> TO-DO ITEM: Since the copy must hold text only, transcribe the data below exactly and omit the images.

> PROVIDED MATERIAL:
<<<<
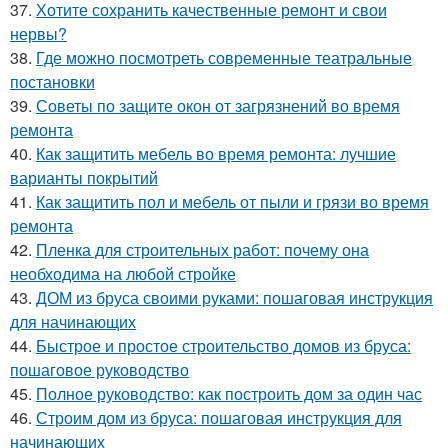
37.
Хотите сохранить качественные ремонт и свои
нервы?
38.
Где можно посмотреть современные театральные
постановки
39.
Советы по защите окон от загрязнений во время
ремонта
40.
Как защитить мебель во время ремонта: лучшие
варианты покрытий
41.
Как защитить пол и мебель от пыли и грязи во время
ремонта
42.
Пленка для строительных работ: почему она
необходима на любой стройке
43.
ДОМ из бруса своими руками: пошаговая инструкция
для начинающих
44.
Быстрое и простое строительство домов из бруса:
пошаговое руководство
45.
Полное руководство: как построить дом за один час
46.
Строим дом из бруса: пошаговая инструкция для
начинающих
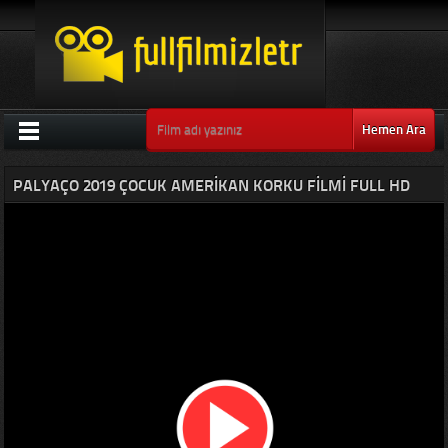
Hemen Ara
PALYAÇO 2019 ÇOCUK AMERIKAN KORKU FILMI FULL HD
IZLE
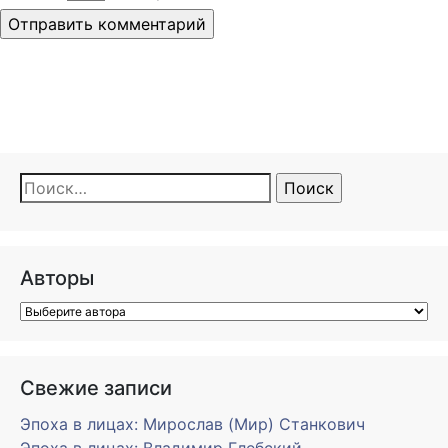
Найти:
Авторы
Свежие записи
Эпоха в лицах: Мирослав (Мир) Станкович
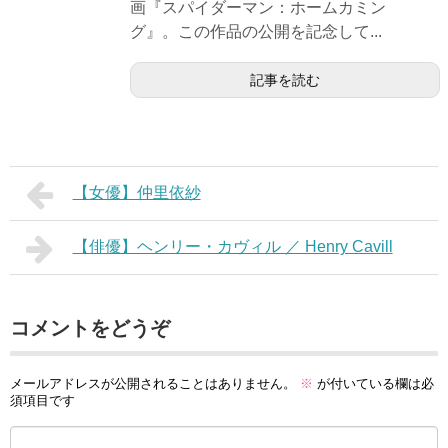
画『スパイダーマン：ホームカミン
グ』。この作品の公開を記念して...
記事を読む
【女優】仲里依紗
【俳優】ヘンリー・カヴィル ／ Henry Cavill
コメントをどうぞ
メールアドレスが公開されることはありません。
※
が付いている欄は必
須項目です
>>>>
> SOLUTION TO THIS EXERCISE:
37.
Хотите сохранить качественные ремонт и свои
нервы?
38.
Где можно посмотреть современные театральные
постановки
39.
Советы по защите окон от загрязнений во время
ремонта
40.
Как защитить мебель во время ремонта: лучшие
варианты покрытий
41.
Как защитить пол и мебель от пыли и грязи во время
ремонта
42.
Пленка для строительных работ: почему она
необходима на любой стройке
43.
ДОМ из бруса своими руками: пошаговая инструкция
для начинающих
44.
Быстрое и простое строительство домов из бруса:
пошаговое руководство
45.
Полное руководство: как построить дом за один час
46.
Строим дом из бруса: пошаговая инструкция для
начинающих
Hemen Ara
PALYAÇO 2019 ÇOCUK AMERIKAN KORKU FILMI FULL HD
IZLE
Найти:
Авторы
Свежие записи
Эпоха в лицах: Мирослав (Мир) Станкович
画『スパイダーマン：ホームカミン
グ』。この作品の公開を記念して...
記事を読む
【女優】仲里依紗
【俳優】ヘンリー・カヴィル ／ Henry Cavill
コメントをどうぞ
メールアドレスが公開されることはありません。
※
が付いている欄は必
須項目です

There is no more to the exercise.